BR-Mediathek: »Alles finster«
© Allegro Film/BR/ORF/Anjeza Cikopano
Manchmal wollen die Gedanken spielen. Gesetzt den Fall, einer der Main-Streamer brächte eine Serie heraus, die in einem texanischen Nest spielt, wo jäh der Strom ausfällt. Es folgen Verzweiflung, Maßnahmen, Konflikte, die in bewaffnete Auseinandersetzungen ausarten. Eine solche Serie würde vermutlich von vornherein auf ein gewisses Wohlwollen treffen. Nun spielt die Geschichte aber im fiktiven österreichischen Kekenberg und wurde vom ORF und dem BR in Auftrag gegeben. Mit erkennbar weniger Geld, als ein internationaler Medienkonzern spendiert hätte.
Eben blickt Kekenbergs Fußball-Elf einer weiteren schmählichen Niederlage gegen die verfeindeten Muckinger entgegen, als das Flutlicht erlischt. Bald gewahren die Kekenberger, ganz Österreich und seine Nachbarstaaten, dass der Strom ausgefallen ist. Und er wird, das sei verraten, nicht so schnell wieder eingeschaltet werden. Damit muss man sich nun umständlich arrangieren. Noch immer unterlaufen ihnen Gewohnheiten wie der automatische Griff zum Handy. Aber die sind tot. Kurbel- und Transistorradios sowie Sprechfunkgeräte erfahren neue Wertschätzung. Doch nicht ganz verkehrt, die antike Technik.
Im nahen Heeresstützpunkt verfügt man nur über ein Krisenhandbuch aus dem Jahr 1983. Eigentlich müsste man die Versorgung sichern, aber die Rekruten werden von der Propeller-Mama nach Hause geholt. Plumpsklos, offene Feuerstellen, Nahrungssuche bestimmen jetzt den Alltag. Die letzten Vorräte werden umkämpft. Prepper und Apokalyptiker haben Oberwasser. Die Alleinautorin Selina Gina Kolland legt das Geschehen zunächst als Lustspiel an. Als Freilicht-Komödienstadel. Typen begegnen uns wie der selbst ernannte, kernige, aber unfähige Bürgermeister, neurotische zugereiste Städter, eine junge Diabetikerin, der das Insulin ausgeht, ein Dorfdepp, ein unsicherer estländischer Priester, der nur ein paar Brocken Österreichisch beherrscht.

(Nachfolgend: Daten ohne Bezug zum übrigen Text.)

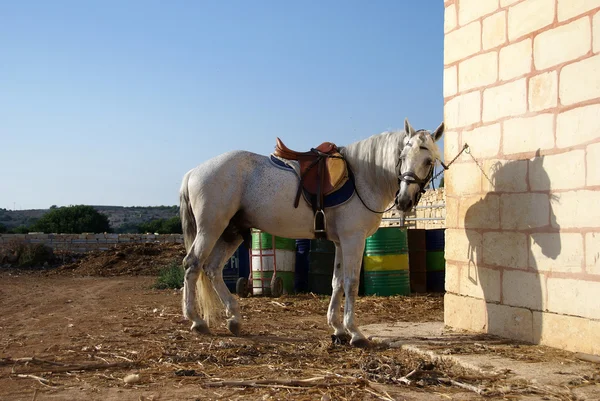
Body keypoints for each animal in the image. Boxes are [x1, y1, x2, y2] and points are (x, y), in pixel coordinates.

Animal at [177, 118, 440, 346]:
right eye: (402, 157)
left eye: (429, 160)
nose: (404, 201)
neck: (363, 177)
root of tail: (193, 172)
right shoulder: (353, 239)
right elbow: (351, 283)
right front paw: (355, 333)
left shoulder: (340, 242)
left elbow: (336, 282)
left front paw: (338, 329)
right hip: (211, 229)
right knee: (193, 265)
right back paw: (197, 321)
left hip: (232, 232)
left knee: (212, 269)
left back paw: (234, 318)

Aber ein Import-Pfarrer ist so weltfremd nicht. Mangels Nachwuchs treten oftmals Priester ausländischer Herkunft hiesige Gemeindestellen an. An Pfarrer Matias (Tambet Tuisk) lässt sich exemplifizieren, wie die Serie alsbald an Gehalt gewinnt. Matias findet Gefallen an der – mit gutem Grund – atheistischen Dorfwirtin Elisabeth (Hilde Dalik), die seine unbeholfenen Annäherungsversuche als Missionierung missversteht. Beide ändern nach und nach ihre Haltung. Er wird weltlicher, sie nähert sich dem Glauben.
Vielerlei Themen werden ähnlich ein- und ausgearbeitet. Besonders augenfällig, dass die oft großsprecherischen Männer in entscheidenden Momenten versagen, während die sehr unterschiedlichen Frauen in der Krise zur Hochform auflaufen. Nach der zweiten oder dritten Episode verfolgt man Zank und Zusammenhalt der Kekenberger ganz gern. Wenn nur die Ausrutscher in den Klamauk nicht wären wie der alberne Running Gag, dass die in knalliges Rosa gehüllte Resi (Karin Lischka) immer wieder, weil offenbar nicht lernfähig, zu Boden stolpert.